Lasorsa fait parfois preuve d’un enthousiasme débridé, notamment quand il affirme que « le hockey, ici au Québec, c’est l’opium du peuple, c’est notre religion » (p. 39). Il tempère ses propos quand il reconnaît que le soccer européen est aussi à la source de confrontations rituelles et systématiques entre supporters. D’autre part, il ne faudrait pas oublier que le hockey a ses fanatiques hors Québec. La rivalité entre Calgary et Edmonton, à l’époque de Wayne Gretzky et lorsque les Flames de Calgary sont devenus compétitifs, tout comme l’étaient devenus les Nordiques, était sûrement à la mesure de celle entre Québec et Montréal.
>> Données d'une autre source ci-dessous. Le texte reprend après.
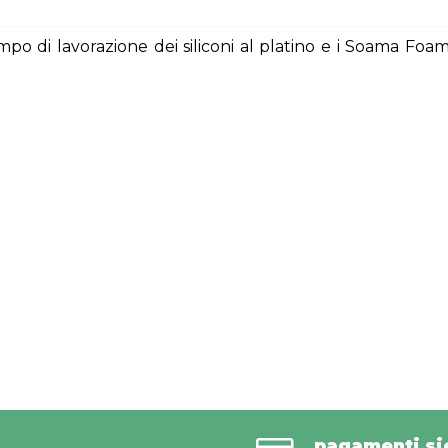
o di lavorazione dei siliconi al platino e i Soama Foa
pagamenti sic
Pour en revenir à la thèse principale du livre, il est assez ironique de constater que si les partisans des Nordiques étaient indépendantistes, ils ne l’ont pas laissé savoir lors du référendum d’octobre 1995, puisque la région de Québec avait massivement voté pour le non. Lasorsa se penche d’ailleurs sur ce paradoxe (p. 110), spéculant qu’il s’explique par le refus de Jacques Parizeau de financer un nouveau Colisée ce qui aurait ainsi empêché le départ des Nordiques en mai 1995, une erreur que les partis politiques ont voulu éviter en 2011 sous la pression du maire Labeaume.
Lasorsa termine en affirmant que les Maple Leafs de Toronto ne constituent qu’un placebo, et que les partisans du Canadien souhaitent un retour des Nordiques pour pouvoir vraiment assouvir leurs passions. Lasorsa pense aussi qu’un club concurrent incitera le Canadien à recruter davantage de joueurs québécois, ce que montre d’ailleurs le livre de Bob Sirois (Le Québec en échec, Éditions de l’Homme, 2009), le Canadien repêchant en moyenne trois Québécois par saison durant les années des Nordiques, et seulement deux par après. Espérons seulement que les Molson et le Canadien n’imposeront pas de conditions délétères à la venue des nouveaux Nordiques, évitant de répéter ce qu’ils avaient fait en 1979.